El Comité Olímpico Internacional (COI) anunció que condicionará la participación en las pruebas femeninas de los Juegos Olímpicos de Los Ángeles 2028 a la realización de pruebas cromosómicas, retomando un criterio que ya se había aplicado entre 1968 y 1996.
Según explicó el organismo, la admisión en las competiciones femeninas quedará reservada a personas de sexo biológico femenino que no sean portadoras del gen SRY, un marcador genético asociado al desarrollo masculino.
La decisión marca un giro frente a las normas adoptadas en 2021, cuando el COI permitió que cada federación internacional definiera sus propios criterios de elegibilidad.

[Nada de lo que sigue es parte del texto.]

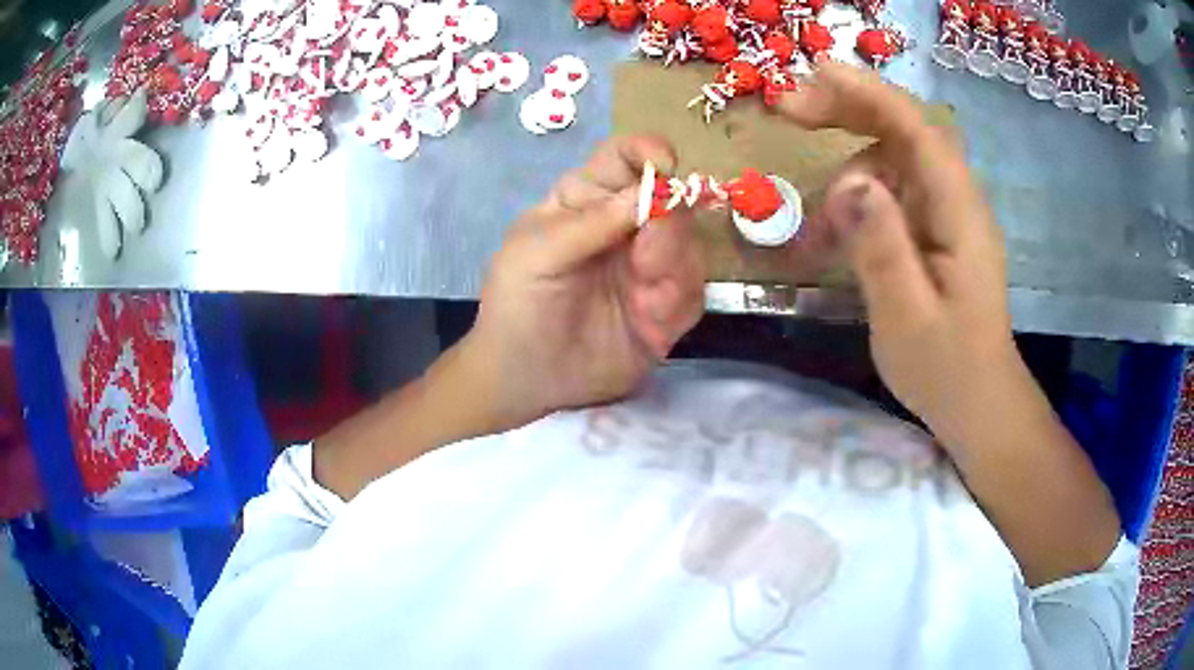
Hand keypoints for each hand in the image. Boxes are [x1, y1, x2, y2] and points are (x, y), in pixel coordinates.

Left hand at [461, 136, 706, 428]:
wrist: (525, 378)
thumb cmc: (517, 303)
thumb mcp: (535, 254)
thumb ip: (590, 223)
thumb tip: (650, 191)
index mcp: (588, 200)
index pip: (625, 159)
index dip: (648, 151)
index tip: (665, 164)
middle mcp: (627, 227)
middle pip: (672, 201)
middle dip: (669, 224)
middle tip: (646, 255)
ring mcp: (650, 268)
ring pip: (691, 248)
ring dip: (674, 268)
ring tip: (643, 297)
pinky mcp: (667, 310)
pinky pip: (694, 295)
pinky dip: (676, 305)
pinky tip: (649, 322)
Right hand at [779, 63, 1120, 584]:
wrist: (977, 404)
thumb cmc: (948, 370)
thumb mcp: (907, 318)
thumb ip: (881, 249)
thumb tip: (849, 182)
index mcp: (960, 215)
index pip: (918, 131)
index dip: (868, 94)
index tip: (813, 75)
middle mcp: (955, 200)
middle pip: (905, 130)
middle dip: (849, 109)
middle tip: (790, 109)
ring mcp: (944, 214)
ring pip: (893, 160)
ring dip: (848, 169)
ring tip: (814, 222)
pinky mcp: (932, 230)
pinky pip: (892, 193)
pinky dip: (857, 199)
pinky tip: (832, 233)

Con esta nueva directriz, el organismo centraliza nuevamente la regulación y establece un criterio único para todas las disciplinas olímpicas, con miras a su aplicación en 2028.
Impacto en atletas trans e intersexuales
La medida implica la exclusión de deportistas transgénero y también de una parte de las atletas intersexuales, quienes presentan variaciones genéticas naturales pero han sido reconocidas como mujeres desde su nacimiento.
Este punto ha generado debate en la comunidad deportiva internacional, especialmente en torno a los derechos de inclusión y equidad en la competencia.
La política es considerada una de las primeras decisiones relevantes bajo el liderazgo de Kirsty Coventry, quien asumió la presidencia del COI hace un año.
Desde el organismo se indicó que la medida no tendrá carácter retroactivo, por lo que solo aplicará a partir de los Juegos Olímpicos de 2028.